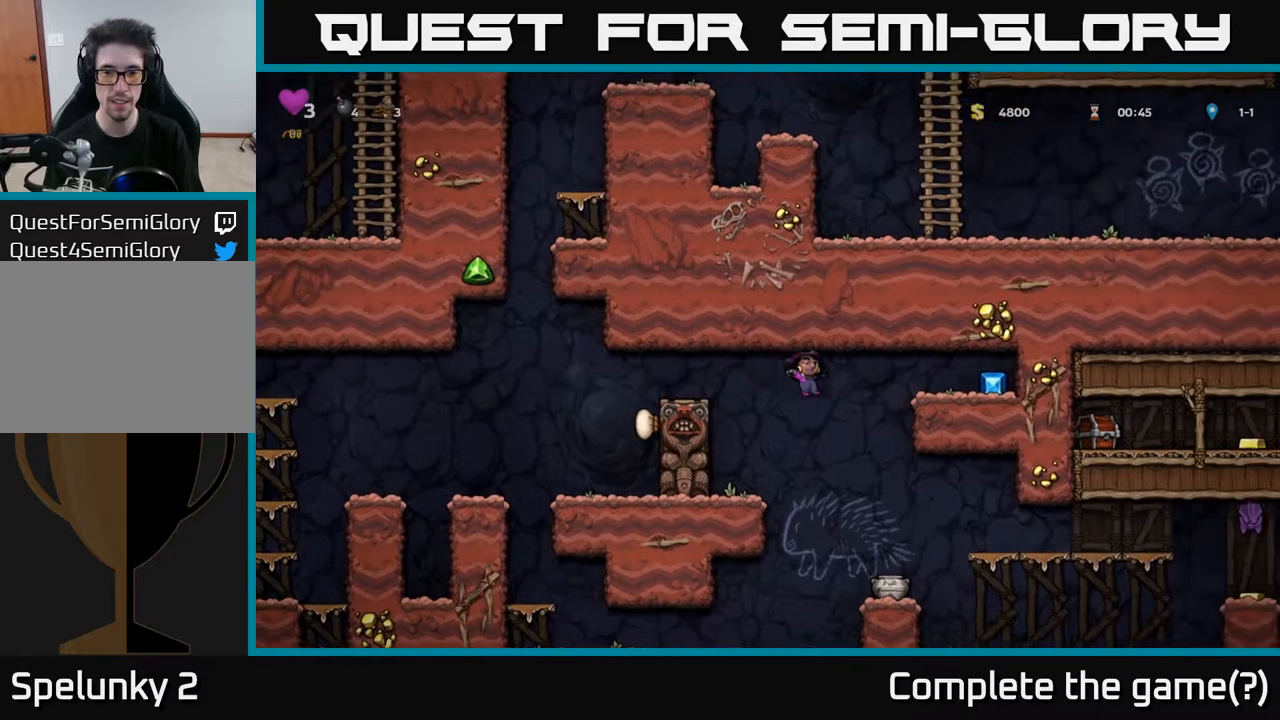
{"buttons": ["DPAD_DOWN"], "left_stick": "center", "right_stick": "center", "events": [[133, "DPAD_RIGHT", "up"], [183, "DPAD_LEFT", "down"], [267, "DPAD_LEFT", "up"], [483, "DPAD_DOWN", "down"]]}
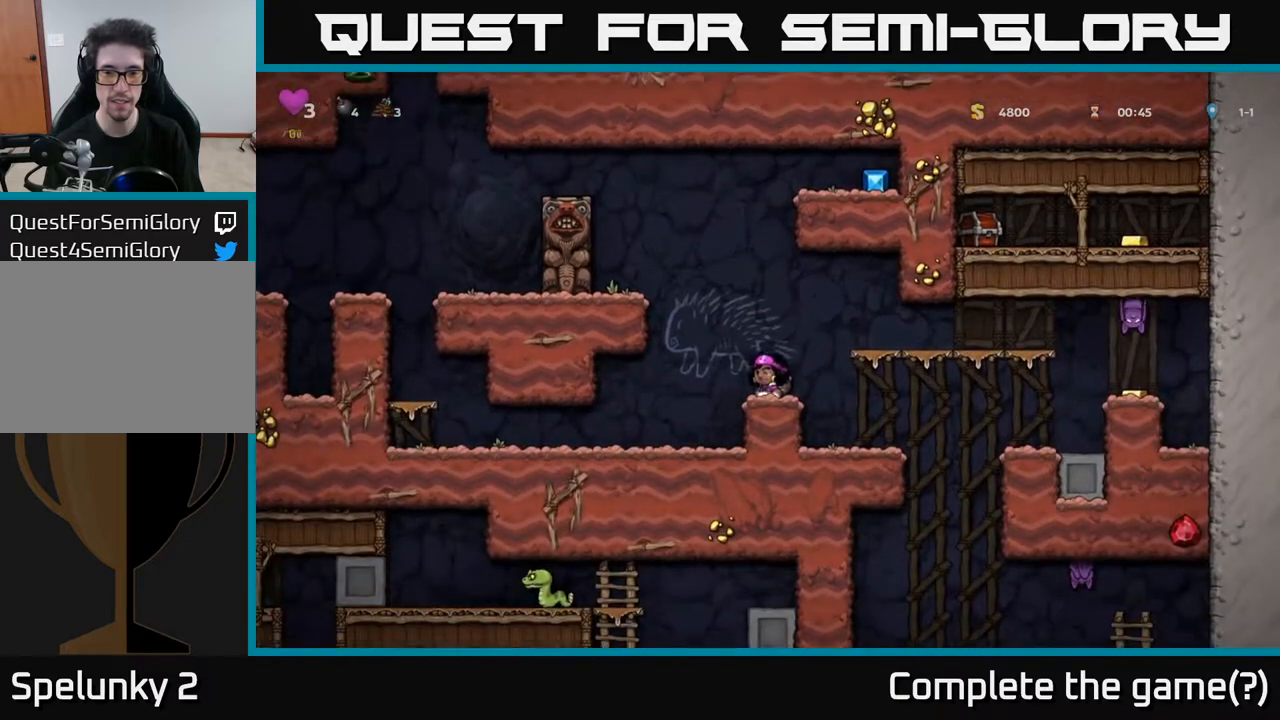
{"buttons": ["DPAD_RIGHT"], "left_stick": "center", "right_stick": "center", "events": [[50, "X", "down"], [133, "DPAD_DOWN", "up"], [183, "DPAD_RIGHT", "down"], [183, "X", "up"], [250, "A", "down"], [350, "A", "up"]]}
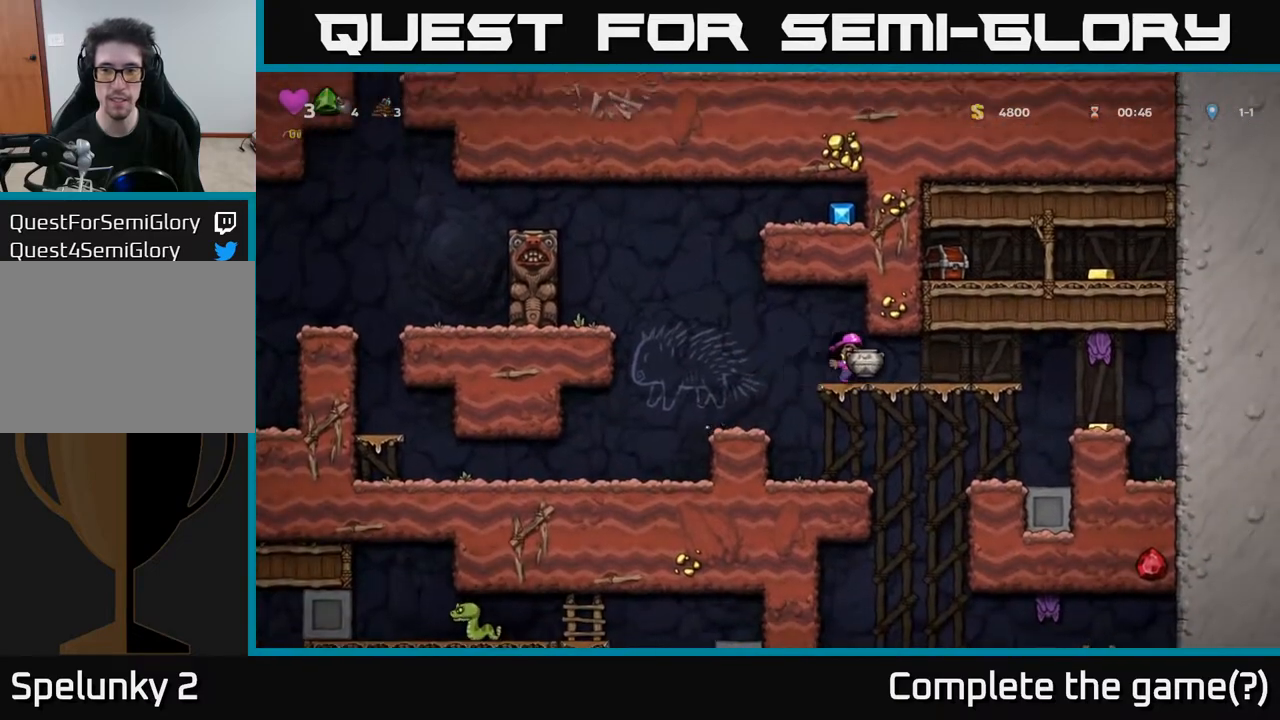
{"buttons": [], "left_stick": "center", "right_stick": "center", "events": [[33, "DPAD_RIGHT", "up"], [100, "X", "down"], [200, "X", "up"]]}
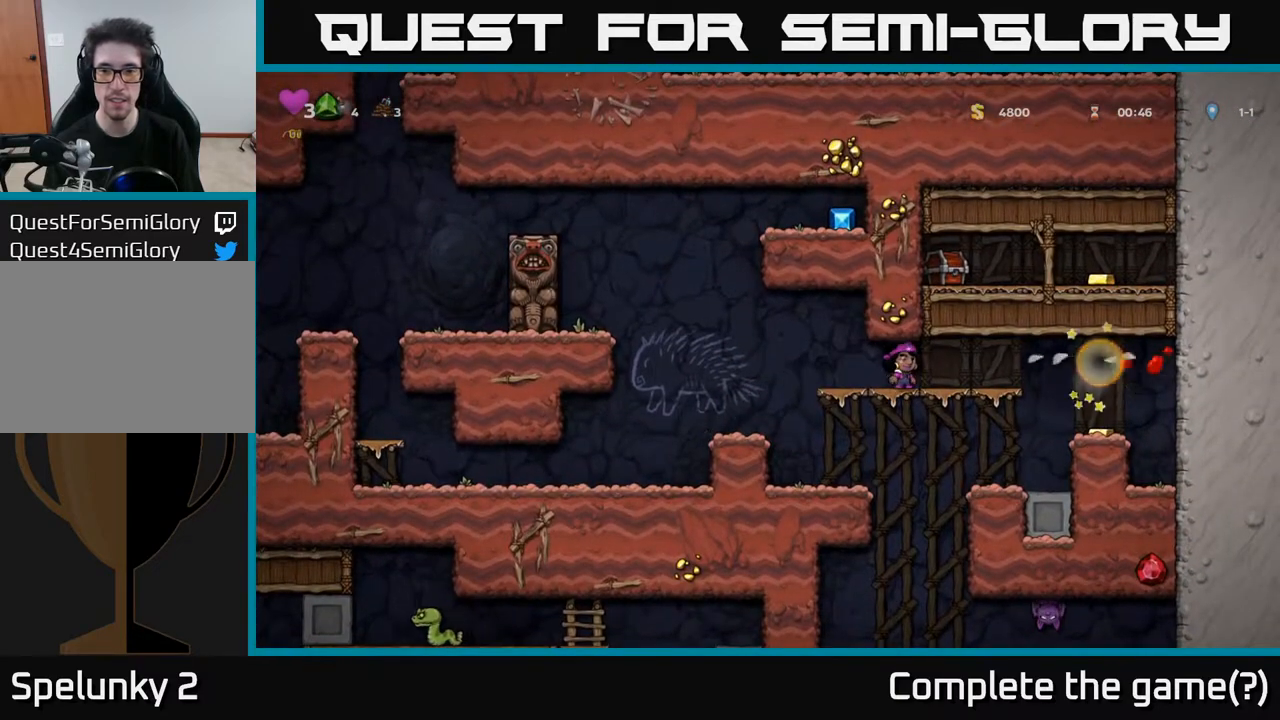
{"buttons": ["DPAD_RIGHT"], "left_stick": "center", "right_stick": "center", "events": [[117, "DPAD_RIGHT", "down"]]}
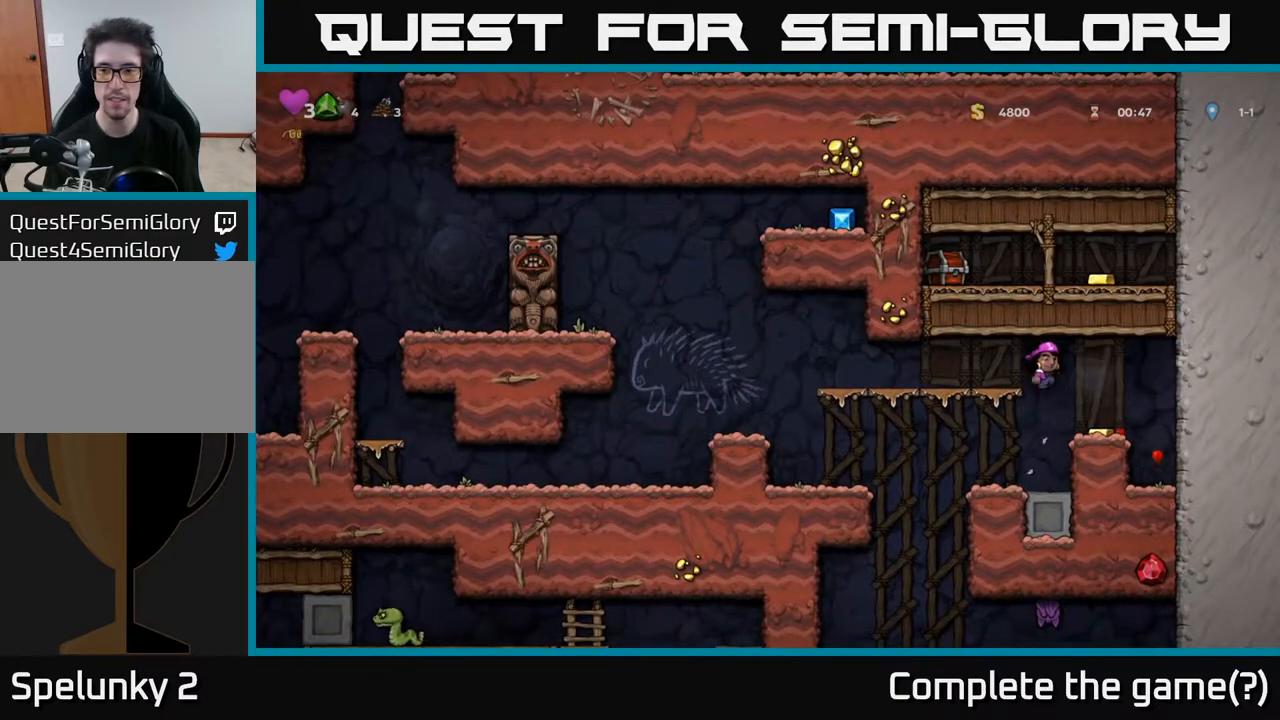
{"buttons": [], "left_stick": "center", "right_stick": "center", "events": [[133, "DPAD_RIGHT", "up"], [167, "DPAD_LEFT", "down"], [467, "DPAD_LEFT", "up"]]}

========

Skipping all images, print the data above a second time exactly.

{"buttons": ["DPAD_DOWN"], "left_stick": "center", "right_stick": "center", "events": [[133, "DPAD_RIGHT", "up"], [183, "DPAD_LEFT", "down"], [267, "DPAD_LEFT", "up"], [483, "DPAD_DOWN", "down"]]}
{"buttons": ["DPAD_RIGHT"], "left_stick": "center", "right_stick": "center", "events": [[50, "X", "down"], [133, "DPAD_DOWN", "up"], [183, "DPAD_RIGHT", "down"], [183, "X", "up"], [250, "A", "down"], [350, "A", "up"]]}
{"buttons": [], "left_stick": "center", "right_stick": "center", "events": [[33, "DPAD_RIGHT", "up"], [100, "X", "down"], [200, "X", "up"]]}
{"buttons": ["DPAD_RIGHT"], "left_stick": "center", "right_stick": "center", "events": [[117, "DPAD_RIGHT", "down"]]}
{"buttons": [], "left_stick": "center", "right_stick": "center", "events": [[133, "DPAD_RIGHT", "up"], [167, "DPAD_LEFT", "down"], [467, "DPAD_LEFT", "up"]]}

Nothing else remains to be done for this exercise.